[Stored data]

------

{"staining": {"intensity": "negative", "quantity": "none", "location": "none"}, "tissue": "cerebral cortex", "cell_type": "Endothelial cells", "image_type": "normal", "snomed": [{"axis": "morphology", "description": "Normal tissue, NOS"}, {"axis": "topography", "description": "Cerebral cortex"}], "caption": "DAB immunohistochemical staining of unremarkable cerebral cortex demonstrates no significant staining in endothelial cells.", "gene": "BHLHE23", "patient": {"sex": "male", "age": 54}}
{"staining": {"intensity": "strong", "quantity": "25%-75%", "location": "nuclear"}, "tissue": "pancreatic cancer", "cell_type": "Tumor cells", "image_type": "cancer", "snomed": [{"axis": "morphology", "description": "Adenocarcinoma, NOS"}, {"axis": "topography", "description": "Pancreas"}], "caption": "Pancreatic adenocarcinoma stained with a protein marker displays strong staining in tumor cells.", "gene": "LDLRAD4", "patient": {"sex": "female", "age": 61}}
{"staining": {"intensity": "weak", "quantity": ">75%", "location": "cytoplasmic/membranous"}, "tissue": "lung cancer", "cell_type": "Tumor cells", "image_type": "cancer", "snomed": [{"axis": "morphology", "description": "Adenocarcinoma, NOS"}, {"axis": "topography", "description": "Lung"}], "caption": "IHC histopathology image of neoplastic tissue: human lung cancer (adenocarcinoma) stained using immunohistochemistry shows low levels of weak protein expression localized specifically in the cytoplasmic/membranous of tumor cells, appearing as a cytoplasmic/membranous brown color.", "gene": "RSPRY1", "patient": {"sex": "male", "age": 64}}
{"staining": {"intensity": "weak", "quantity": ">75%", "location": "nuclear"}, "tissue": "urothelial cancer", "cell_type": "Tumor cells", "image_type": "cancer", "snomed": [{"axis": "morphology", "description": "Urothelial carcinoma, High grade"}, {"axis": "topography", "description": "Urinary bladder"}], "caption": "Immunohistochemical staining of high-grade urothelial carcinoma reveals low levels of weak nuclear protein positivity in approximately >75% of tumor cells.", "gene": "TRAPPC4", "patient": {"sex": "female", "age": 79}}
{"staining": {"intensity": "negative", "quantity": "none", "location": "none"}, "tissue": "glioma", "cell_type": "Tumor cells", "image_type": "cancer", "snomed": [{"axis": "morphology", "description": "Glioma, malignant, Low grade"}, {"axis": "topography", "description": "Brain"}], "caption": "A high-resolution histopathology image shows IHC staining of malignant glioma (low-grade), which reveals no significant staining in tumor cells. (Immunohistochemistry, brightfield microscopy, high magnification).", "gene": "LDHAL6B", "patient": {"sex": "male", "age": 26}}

------

§ HOW TO COMPLETE THIS TASK
Wherever a line in the data above contains the word "female", copy that line.

§ RESULT FOR THIS TASK
{"staining": {"intensity": "strong", "quantity": "25%-75%", "location": "nuclear"}, "tissue": "pancreatic cancer", "cell_type": "Tumor cells", "image_type": "cancer", "snomed": [{"axis": "morphology", "description": "Adenocarcinoma, NOS"}, {"axis": "topography", "description": "Pancreas"}], "caption": "Pancreatic adenocarcinoma stained with a protein marker displays strong staining in tumor cells.", "gene": "LDLRAD4", "patient": {"sex": "female", "age": 61}}
{"staining": {"intensity": "weak", "quantity": ">75%", "location": "nuclear"}, "tissue": "urothelial cancer", "cell_type": "Tumor cells", "image_type": "cancer", "snomed": [{"axis": "morphology", "description": "Urothelial carcinoma, High grade"}, {"axis": "topography", "description": "Urinary bladder"}], "caption": "Immunohistochemical staining of high-grade urothelial carcinoma reveals low levels of weak nuclear protein positivity in approximately >75% of tumor cells.", "gene": "TRAPPC4", "patient": {"sex": "female", "age": 79}}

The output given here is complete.